Variations using Volatility: Virtual IFTA meeting with Alex Spiroglou CFTe, DipTA(ATAA)
Alex likes his titles and awards, as evidenced by the framed certificates on the bookshelf behind him. He is also a very professional speaker, describing himself as ‘a quasi-systematic, cross asset proprietary futures trader’, with especially nice slides prepared for this presentation.
The full title of his talk is: ‘MACD-v: Volatility Normalised Momentum – a Twice Awarded Indicator’ – which doesn’t exactly roll off the tongue. He admits to combining technicals with fundamentals and playfully offers an attendance bonus to those who don’t fall asleep during his presentation.
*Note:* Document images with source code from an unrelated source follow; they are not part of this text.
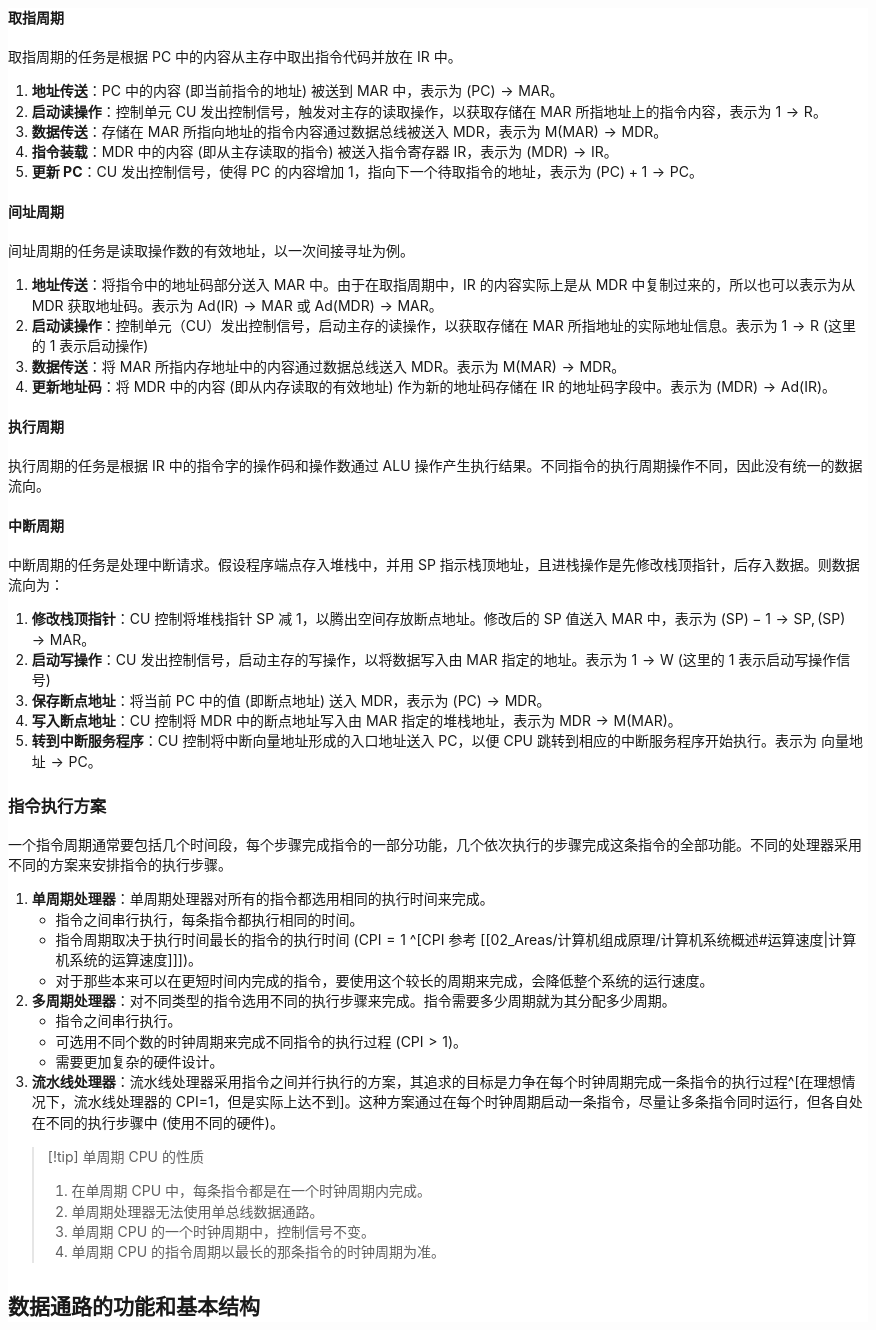 #### 取指周期

取指周期的任务是根据 PC 中的内容从主存中取出指令代码并放在 IR 中。
1. **地址传送**：PC 中的内容 (即当前指令的地址) 被送到 MAR 中，表示为 $(\text{PC})→\text{MAR}$。
2. **启动读操作**：控制单元 CU 发出控制信号，触发对主存的读取操作，以获取存储在 MAR 所指地址上的指令内容，表示为 $1\to\text{R}$。
3. **数据传送**：存储在 MAR 所指向地址的指令内容通过数据总线被送入 MDR，表示为 $\text{M(MAR)}\to\text{MDR}$。
4. **指令装载**：MDR 中的内容 (即从主存读取的指令) 被送入指令寄存器 IR，表示为 $(\text{MDR})→\text{IR}$。
5. **更新 PC**：CU 发出控制信号，使得 PC 的内容增加 1，指向下一个待取指令的地址，表示为 $(\text{PC})+1→\text{PC}$。

#### 间址周期

间址周期的任务是读取操作数的有效地址，以一次间接寻址为例。
1. **地址传送**：将指令中的地址码部分送入 MAR 中。由于在取指周期中，IR 的内容实际上是从 MDR 中复制过来的，所以也可以表示为从 MDR 获取地址码。表示为 $\text{Ad(IR)}\to\text{MAR}$ 或 $\text{Ad(MDR)}\to\text{MAR}$。
2. **启动读操作**：控制单元（CU）发出控制信号，启动主存的读操作，以获取存储在 MAR 所指地址的实际地址信息。表示为 $1\to\text{R}$ (这里的 1 表示启动操作)
3. **数据传送**：将 MAR 所指内存地址中的内容通过数据总线送入 MDR。表示为 $\text{M(MAR)}\to\text{MDR}$。
4. **更新地址码**：将 MDR 中的内容 (即从内存读取的有效地址) 作为新的地址码存储在 IR 的地址码字段中。表示为 $\text{(MDR)}\to\text{Ad(IR)}$。

#### 执行周期

执行周期的任务是根据 IR 中的指令字的操作码和操作数通过 ALU 操作产生执行结果。不同指令的执行周期操作不同，因此没有统一的数据流向。

#### 中断周期

中断周期的任务是处理中断请求。假设程序端点存入堆栈中，并用 SP 指示栈顶地址，且进栈操作是先修改栈顶指针，后存入数据。则数据流向为：
1. **修改栈顶指针**：CU 控制将堆栈指针 SP 减 1，以腾出空间存放断点地址。修改后的 SP 值送入 MAR 中，表示为 $\text{(SP)}-1\to\text{SP},\text{(SP)}\to\text{MAR}$。
2. **启动写操作**：CU 发出控制信号，启动主存的写操作，以将数据写入由 MAR 指定的地址。表示为 $1\to\text{W}$ (这里的 1 表示启动写操作信号)
3. **保存断点地址**：将当前 PC 中的值 (即断点地址) 送入 MDR，表示为 $\text{(PC)}\to\text{MDR}$。
4. **写入断点地址**：CU 控制将 MDR 中的断点地址写入由 MAR 指定的堆栈地址，表示为 $\text{MDR}\to\text{M(MAR)}$。
5. **转到中断服务程序**：CU 控制将中断向量地址形成的入口地址送入 PC，以便 CPU 跳转到相应的中断服务程序开始执行。表示为 $\text{向量地址}\to\text{PC}$。

### 指令执行方案

一个指令周期通常要包括几个时间段，每个步骤完成指令的一部分功能，几个依次执行的步骤完成这条指令的全部功能。不同的处理器采用不同的方案来安排指令的执行步骤。
1. **单周期处理器**：单周期处理器对所有的指令都选用相同的执行时间来完成。
	- 指令之间串行执行，每条指令都执行相同的时间。
	- 指令周期取决于执行时间最长的指令的执行时间 ($\text{CPI}=1$ ^[CPI 参考 [[02_Areas/计算机组成原理/计算机系统概述#运算速度|计算机系统的运算速度]]])。
	- 对于那些本来可以在更短时间内完成的指令，要使用这个较长的周期来完成，会降低整个系统的运行速度。
2. **多周期处理器**：对不同类型的指令选用不同的执行步骤来完成。指令需要多少周期就为其分配多少周期。
	- 指令之间串行执行。
	- 可选用不同个数的时钟周期来完成不同指令的执行过程 ($\text{CPI}>1$)。
	- 需要更加复杂的硬件设计。
3. **流水线处理器**：流水线处理器采用指令之间并行执行的方案，其追求的目标是力争在每个时钟周期完成一条指令的执行过程^[在理想情况下，流水线处理器的 CPI=1，但是实际上达不到]。这种方案通过在每个时钟周期启动一条指令，尽量让多条指令同时运行，但各自处在不同的执行步骤中 (使用不同的硬件)。

> [!tip] 单周期 CPU 的性质
> 1. 在单周期 CPU 中，每条指令都是在一个时钟周期内完成。
> 2. 单周期处理器无法使用单总线数据通路。
> 3. 单周期 CPU 的一个时钟周期中，控制信号不变。
> 4. 单周期 CPU 的指令周期以最长的那条指令的时钟周期为准。

## 数据通路的功能和基本结构

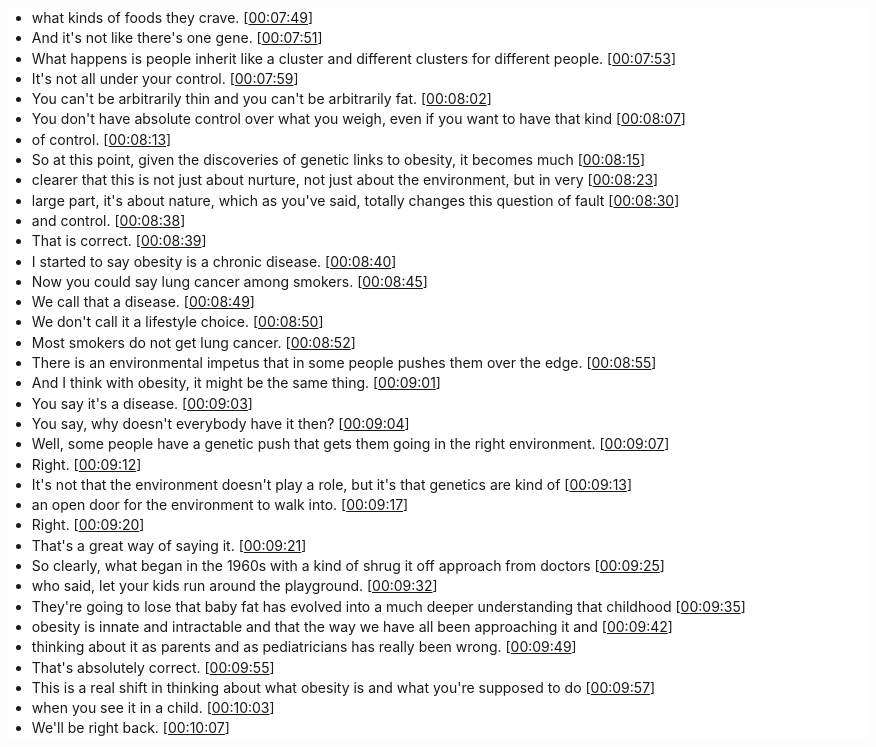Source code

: *  what kinds of foods they crave. [[00:07:49](https://www.youtube.com/watch?v=yFaIivh6bhM&t=469.34s)]
*  And it's not like there's one gene. [[00:07:51](https://www.youtube.com/watch?v=yFaIivh6bhM&t=471.82s)]
*  What happens is people inherit like a cluster and different clusters for different people. [[00:07:53](https://www.youtube.com/watch?v=yFaIivh6bhM&t=473.17999999999995s)]
*  It's not all under your control. [[00:07:59](https://www.youtube.com/watch?v=yFaIivh6bhM&t=479.17999999999995s)]
*  You can't be arbitrarily thin and you can't be arbitrarily fat. [[00:08:02](https://www.youtube.com/watch?v=yFaIivh6bhM&t=482.78s)]
*  You don't have absolute control over what you weigh, even if you want to have that kind [[00:08:07](https://www.youtube.com/watch?v=yFaIivh6bhM&t=487.34s)]
*  of control. [[00:08:13](https://www.youtube.com/watch?v=yFaIivh6bhM&t=493.9s)]
*  So at this point, given the discoveries of genetic links to obesity, it becomes much [[00:08:15](https://www.youtube.com/watch?v=yFaIivh6bhM&t=495.21999999999997s)]
*  clearer that this is not just about nurture, not just about the environment, but in very [[00:08:23](https://www.youtube.com/watch?v=yFaIivh6bhM&t=503.02s)]
*  large part, it's about nature, which as you've said, totally changes this question of fault [[00:08:30](https://www.youtube.com/watch?v=yFaIivh6bhM&t=510.14s)]
*  and control. [[00:08:38](https://www.youtube.com/watch?v=yFaIivh6bhM&t=518.9s)]
*  That is correct. [[00:08:39](https://www.youtube.com/watch?v=yFaIivh6bhM&t=519.9s)]
*  I started to say obesity is a chronic disease. [[00:08:40](https://www.youtube.com/watch?v=yFaIivh6bhM&t=520.9s)]
*  Now you could say lung cancer among smokers. [[00:08:45](https://www.youtube.com/watch?v=yFaIivh6bhM&t=525.26s)]
*  We call that a disease. [[00:08:49](https://www.youtube.com/watch?v=yFaIivh6bhM&t=529.02s)]
*  We don't call it a lifestyle choice. [[00:08:50](https://www.youtube.com/watch?v=yFaIivh6bhM&t=530.5s)]
*  Most smokers do not get lung cancer. [[00:08:52](https://www.youtube.com/watch?v=yFaIivh6bhM&t=532.38s)]
*  There is an environmental impetus that in some people pushes them over the edge. [[00:08:55](https://www.youtube.com/watch?v=yFaIivh6bhM&t=535.5s)]
*  And I think with obesity, it might be the same thing. [[00:09:01](https://www.youtube.com/watch?v=yFaIivh6bhM&t=541.14s)]
*  You say it's a disease. [[00:09:03](https://www.youtube.com/watch?v=yFaIivh6bhM&t=543.5799999999999s)]
*  You say, why doesn't everybody have it then? [[00:09:04](https://www.youtube.com/watch?v=yFaIivh6bhM&t=544.5799999999999s)]
*  Well, some people have a genetic push that gets them going in the right environment. [[00:09:07](https://www.youtube.com/watch?v=yFaIivh6bhM&t=547.02s)]
*  Right. [[00:09:12](https://www.youtube.com/watch?v=yFaIivh6bhM&t=552.8199999999999s)]
*  It's not that the environment doesn't play a role, but it's that genetics are kind of [[00:09:13](https://www.youtube.com/watch?v=yFaIivh6bhM&t=553.8199999999999s)]
*  an open door for the environment to walk into. [[00:09:17](https://www.youtube.com/watch?v=yFaIivh6bhM&t=557.38s)]
*  Right. [[00:09:20](https://www.youtube.com/watch?v=yFaIivh6bhM&t=560.54s)]
*  That's a great way of saying it. [[00:09:21](https://www.youtube.com/watch?v=yFaIivh6bhM&t=561.54s)]
*  So clearly, what began in the 1960s with a kind of shrug it off approach from doctors [[00:09:25](https://www.youtube.com/watch?v=yFaIivh6bhM&t=565.54s)]
*  who said, let your kids run around the playground. [[00:09:32](https://www.youtube.com/watch?v=yFaIivh6bhM&t=572.22s)]
*  They're going to lose that baby fat has evolved into a much deeper understanding that childhood [[00:09:35](https://www.youtube.com/watch?v=yFaIivh6bhM&t=575.02s)]
*  obesity is innate and intractable and that the way we have all been approaching it and [[00:09:42](https://www.youtube.com/watch?v=yFaIivh6bhM&t=582.62s)]
*  thinking about it as parents and as pediatricians has really been wrong. [[00:09:49](https://www.youtube.com/watch?v=yFaIivh6bhM&t=589.58s)]
*  That's absolutely correct. [[00:09:55](https://www.youtube.com/watch?v=yFaIivh6bhM&t=595.94s)]
*  This is a real shift in thinking about what obesity is and what you're supposed to do [[00:09:57](https://www.youtube.com/watch?v=yFaIivh6bhM&t=597.9s)]
*  when you see it in a child. [[00:10:03](https://www.youtube.com/watch?v=yFaIivh6bhM&t=603.78s)]
*  We'll be right back. [[00:10:07](https://www.youtube.com/watch?v=yFaIivh6bhM&t=607.02s)]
He goes on to explain the difference between oscillators whose values are limited (usually between 0 and 100), and unlimited ones like the Moving Average Convergence Divergence (MACD), which is the one he’s looking at now. While widely used, this oscillator cannot be used to compare across asset classes or time as the absolute values vary so much. The examples he used for this talk were US S&P 500, US Natural Gas and the German Bund future – very good choices as their massively different price moves really do clearly illustrate the point.
Stating that the MACD histogram (which he colours green for positive and red for negative) is the fourth derivative of price, from that he developed the Percent Price Oscillator (PPO) using 12 and 26 period exponential moving averages; while stable across time, this is not the case across securities. Enter MACD-v, volatility normalised momentum, with values between 50 and 150 and which can be used when comparing different asset classes. He then calculates a moving average of this data point, known as the signal line.
After taking questions from many keen followers of his, he ends saying ‘’we cannot be one trick ponies’’, urging us not to just tweak things but to look for new tools.